== Document segment
Use of osmotic minipumps for sustained drug delivery ...



Title Use of osmotic minipumps for sustained drug delivery in rat pups: effects on physical and neurobehavioural development
Author(s) Tracy A. Doucette, Catherine L. Ryan, R. Andrew R. Tasker
Journal Physiology & Behavior
Date 2000
Volume 71
Issue 1-2
Start page 207
End page 212
Abstract Osmotic minipumps are often used as an alternative to repetitive injections for prolonged drug delivery in adult rats. The appropriateness of using this technology for sustained drug delivery in newborn rats, however, has not been validated. Our objective was to determine if implantation of osmotic minipumps, and the associated surgical stress, during a critical developmental period, affects early development and subsequent behaviour. SD rat pups were assigned to control, minipump, or sham surgery treatment conditions (n=12/group). On P8, pups were briefly anaesthetised with isoflurane in oxygen, and Alzet 1007D osmotic minipumps, loaded with normal saline, were aseptically implanted (removed on P17). Sham-treated rats received identical treatment (with the exception of pump placement), while control pups were left undisturbed. Development was examined daily using a standard test battery (P9-P21), and learning and memory in pups was assessed in a T-maze (P15, P17 and P19). Weight (P27 and P72), open-field (P25, P26 and P27) and novel water maze performance (P60-P72) were examined in the resulting adult. With the exception of a transient decrease in weight gain, pump-treated animals did not differ from either sham or control rats, on any pre- or postweaning assessment. Based on these results we conclude that the use of osmotic minipumps in rat pups is a viable alternative to repeated injections for sustained drug delivery.
====
== Stored data
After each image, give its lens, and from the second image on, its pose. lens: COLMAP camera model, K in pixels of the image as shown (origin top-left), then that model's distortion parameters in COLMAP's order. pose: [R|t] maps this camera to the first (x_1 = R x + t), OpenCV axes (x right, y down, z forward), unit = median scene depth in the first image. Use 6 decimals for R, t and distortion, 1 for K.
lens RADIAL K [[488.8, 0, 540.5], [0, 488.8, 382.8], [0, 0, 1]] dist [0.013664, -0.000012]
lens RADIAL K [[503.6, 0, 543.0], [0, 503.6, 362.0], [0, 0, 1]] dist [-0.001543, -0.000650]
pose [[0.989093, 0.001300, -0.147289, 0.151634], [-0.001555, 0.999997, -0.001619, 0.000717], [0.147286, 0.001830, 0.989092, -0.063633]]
====
◆ Tasks to perform ◆
1) List the treatment conditions to which the rat pups were assigned in the minipump study page.
2) Condense the paragraph of the minipump study page that begins "Osmotic minipumps are often used" into a bulleted list that keeps its main facts.
3) According to the minipump study page, on which postnatal day were the osmotic minipumps removed?

◆ Exercise solutions ◆
1)
- Control
- Minipump
- Sham surgery

2)
- Osmotic minipumps are often used instead of repeated injections for prolonged drug delivery in adult rats, but their use in newborn rats has not been validated.
- The aim was to see whether minipump implantation and its surgical stress during a critical developmental period affect early development and later behavior.
- SD rat pups were assigned to control, minipump, or sham surgery groups (n=12/group).
- On P8, pups were briefly anesthetized with isoflurane in oxygen. Alzet 1007D pumps filled with normal saline were aseptically implanted and then removed on P17.
- Sham pups received the same treatment without pump placement. Control pups were left undisturbed.
- Development was tested daily from P9 to P21 with a standard test battery. Learning and memory were tested in a T-maze on P15, P17, and P19.
- In the resulting adults, researchers examined weight (P27, P72), open-field behavior (P25 to P27), and novel water maze performance (P60 to P72).
- Apart from a transient decrease in weight gain, pump-treated animals did not differ from sham or control rats on any assessment.
- The authors conclude that osmotic minipumps are a viable alternative to repeated injections for sustained drug delivery in rat pups.

3) P17.